→ YOUR TASK
Lines holding the word "nedeniyle" in the following material must be counted; give only the resulting number.

→ GIVEN RECORDS
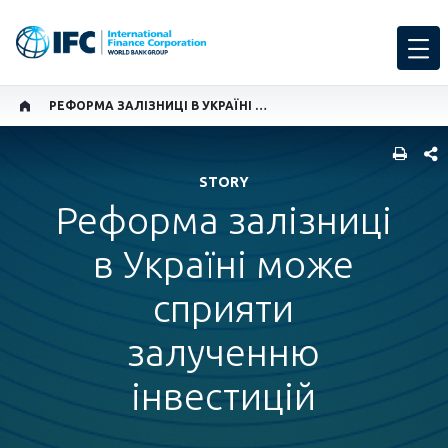
РЕФОРМА ЗАЛІЗНИЦІ В УКРАЇНІ МОЖЕ СПРИЯТИ ЗАЛУЧЕННЮ ІНВЕСТИЦІЙ
SHARE
STORY
Реформа залізниці
в Україні може
сприяти
залученню
інвестицій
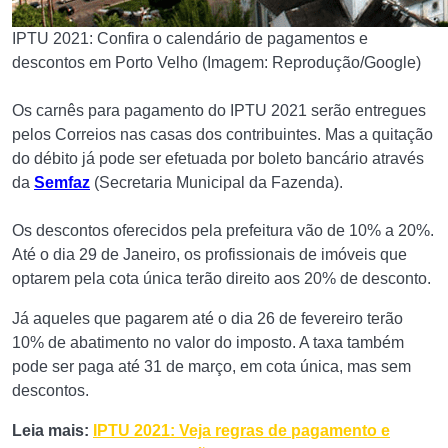
IPTU 2021: Confira o calendário de pagamentos e
descontos em Porto Velho (Imagem: Reprodução/Google)
Os carnês para pagamento do IPTU 2021 serão entregues
pelos Correios nas casas dos contribuintes. Mas a quitação
do débito já pode ser efetuada por boleto bancário através
da
Semfaz
(Secretaria Municipal da Fazenda).
Os descontos oferecidos pela prefeitura vão de 10% a 20%.
Até o dia 29 de Janeiro, os profissionais de imóveis que
optarem pela cota única terão direito aos 20% de desconto.
Já aqueles que pagarem até o dia 26 de fevereiro terão
10% de abatimento no valor do imposto. A taxa também
pode ser paga até 31 de março, em cota única, mas sem
descontos.
Leia mais:
IPTU 2021: Veja regras de pagamento e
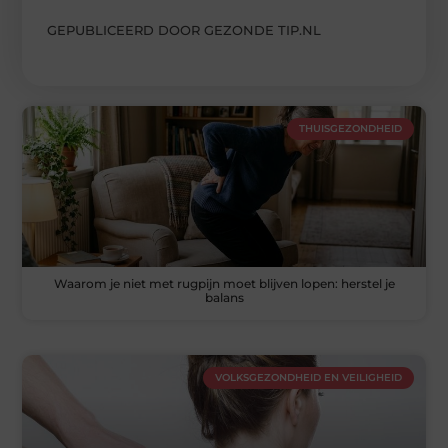
GEPUBLICEERD DOOR GEZONDE TIP.NL
THUISGEZONDHEID
Waarom je niet met rugpijn moet blijven lopen: herstel je
balans
VOLKSGEZONDHEID EN VEILIGHEID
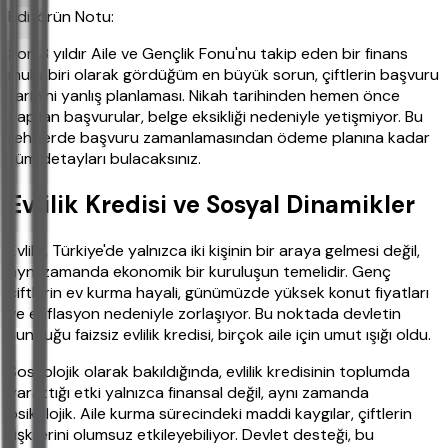
Editörün Notu:
Son 3 yıldır Aile ve Gençlik Fonu'nu takip eden bir finans
muhabiri olarak gördüğüm en büyük sorun, çiftlerin başvuru
tarihini yanlış planlaması. Nikah tarihinden hemen önce
yapılan başvurular, belge eksikliği nedeniyle yetişmiyor. Bu
rehberde başvuru zamanlamasından ödeme planına kadar
tüm detayları bulacaksınız.
Evlilik Kredisi ve Sosyal Dinamikler
Evlilik, Türkiye'de yalnızca iki kişinin bir araya gelmesi değil,
aynı zamanda ekonomik bir kuruluşun temelidir. Genç
çiftlerin ev kurma hayali, günümüzde yüksek konut fiyatları
ve enflasyon nedeniyle zorlaşıyor. Bu noktada devletin
sunduğu faizsiz evlilik kredisi, birçok aile için umut ışığı oldu.
Sosyolojik olarak bakıldığında, evlilik kredisinin toplumda
yarattığı etki yalnızca finansal değil, aynı zamanda
psikolojik. Aile kurma sürecindeki maddi kaygılar, çiftlerin
ilişkilerini olumsuz etkileyebiliyor. Devlet desteği, bu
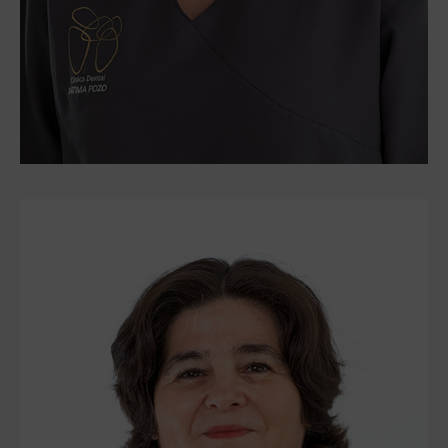
Virginia García Hurtado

→ RESULT OF THIS EXERCISE
2